Top of Data

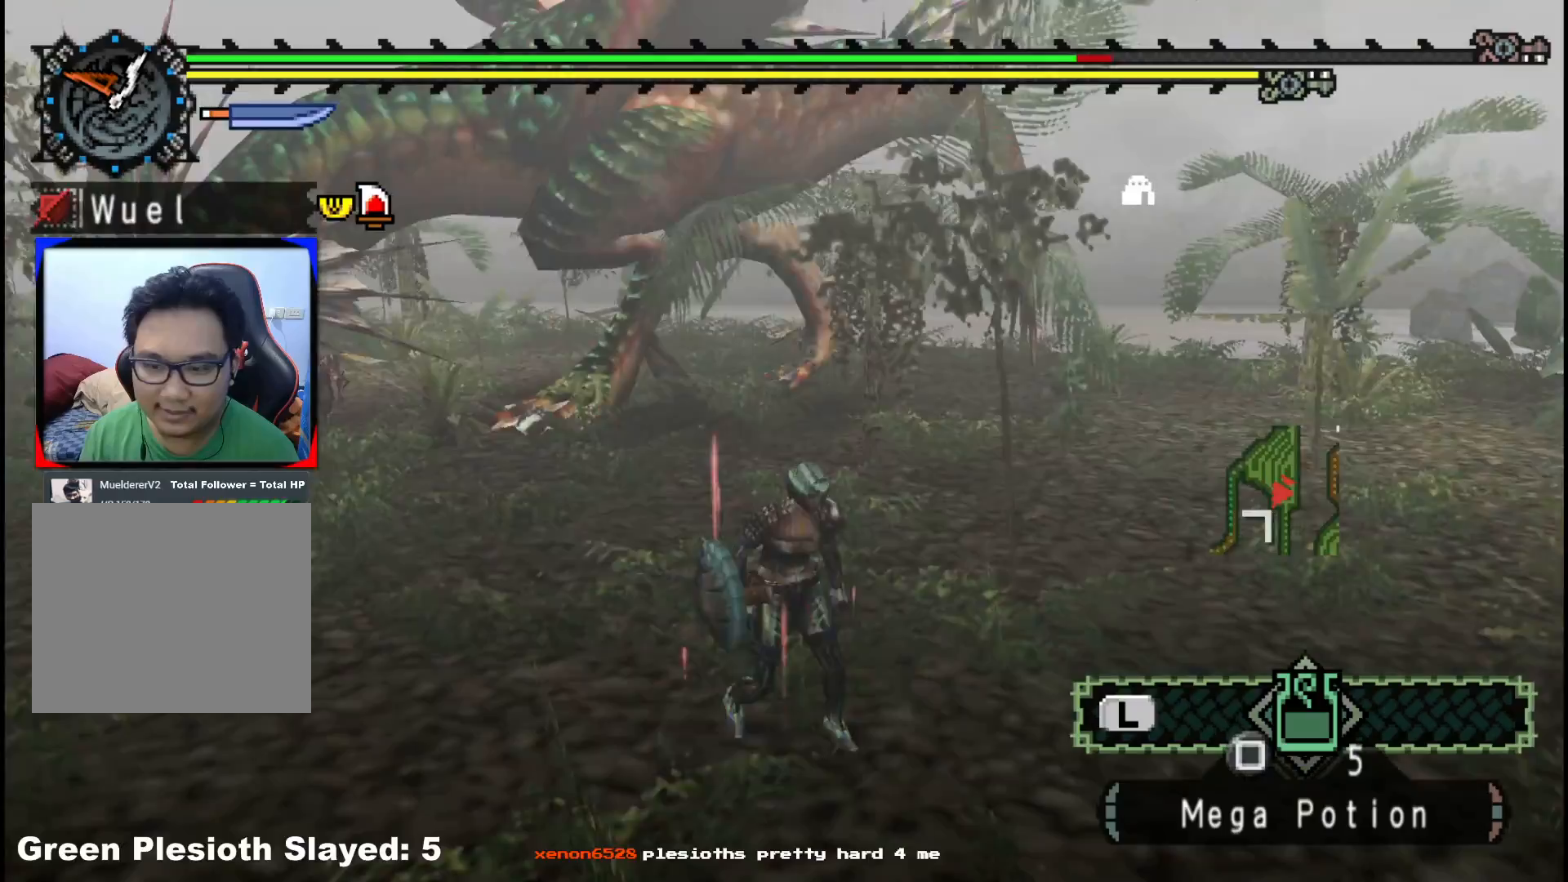
{"dt_ms": 1000, "buttons": [], "left_stick": "down-left", "right_stick": "right"}
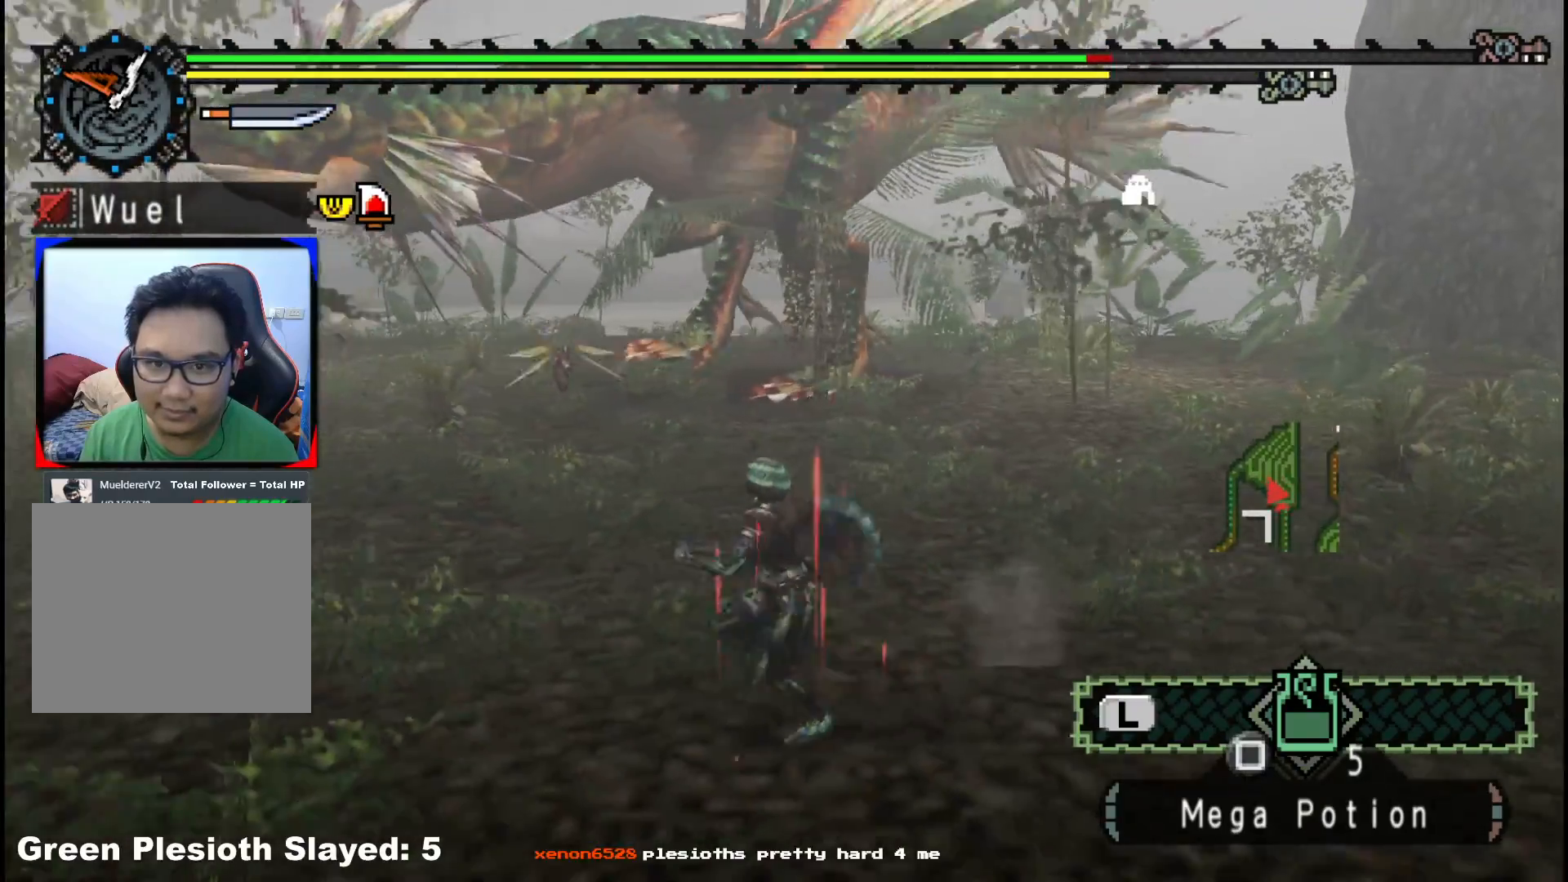
{"dt_ms": 500, "buttons": [], "left_stick": "left", "right_stick": "right", "events": [[67, "left_stick", "left"], [67, "right_stick", "center"], [367, "right_stick", "right"]]}
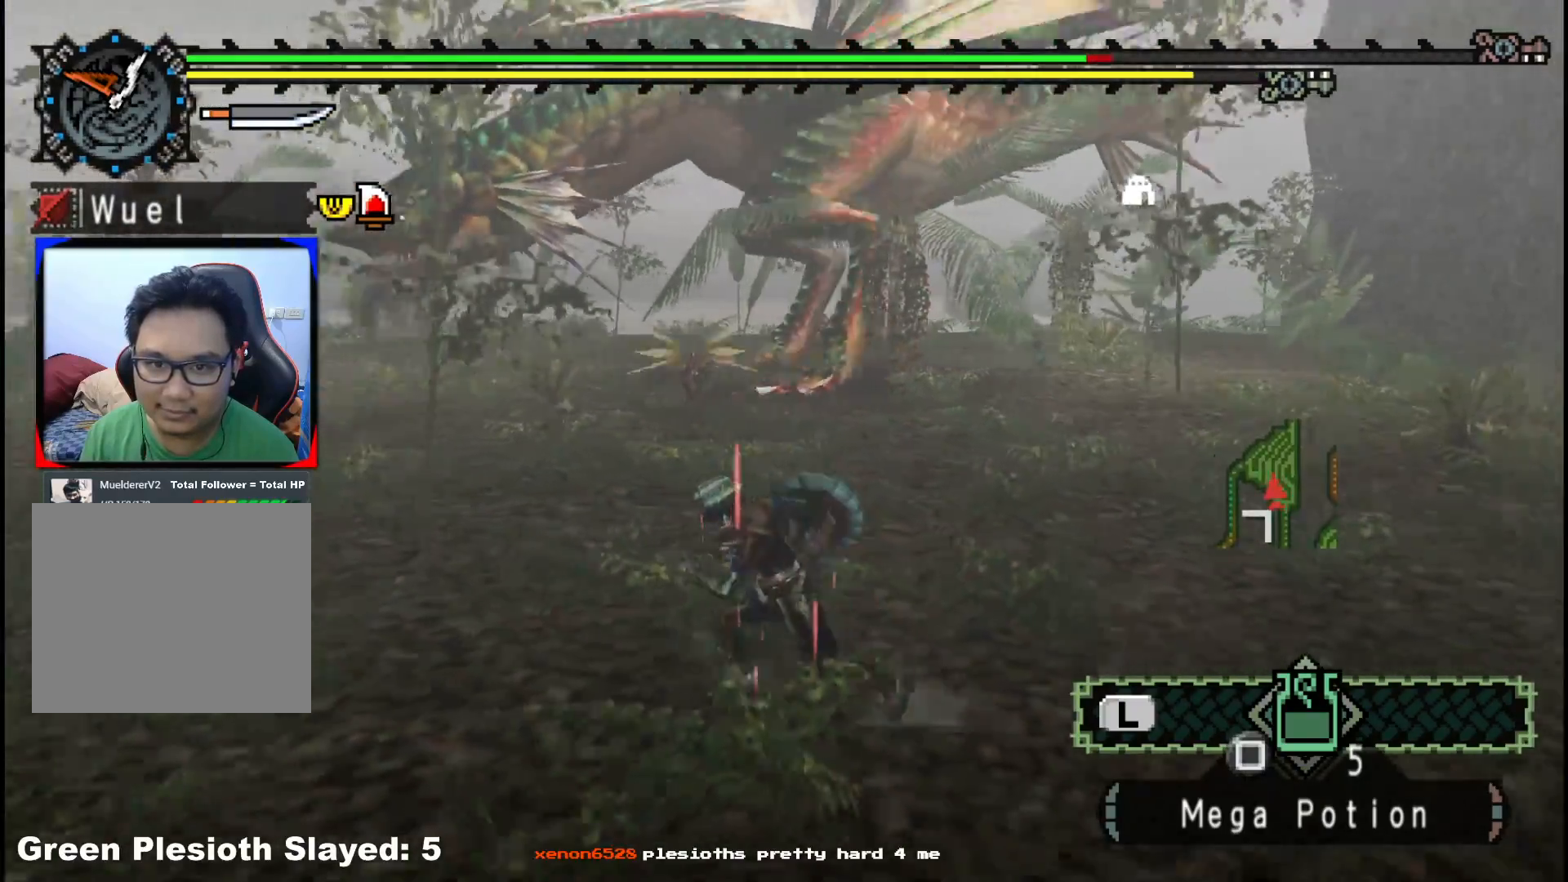
{"dt_ms": 500, "buttons": [], "left_stick": "left", "right_stick": "center", "events": [[33, "R1", "down"], [67, "right_stick", "center"], [450, "R1", "up"]]}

Bottom of Data

▸ Exercise details: Copy the whole of the material above exactly, and exclude every picture.

▸ The answer:
{"dt_ms": 1000, "buttons": [], "left_stick": "down-left", "right_stick": "right"}
{"dt_ms": 500, "buttons": [], "left_stick": "left", "right_stick": "right", "events": [[67, "left_stick", "left"], [67, "right_stick", "center"], [367, "right_stick", "right"]]}
{"dt_ms": 500, "buttons": [], "left_stick": "left", "right_stick": "center", "events": [[33, "R1", "down"], [67, "right_stick", "center"], [450, "R1", "up"]]}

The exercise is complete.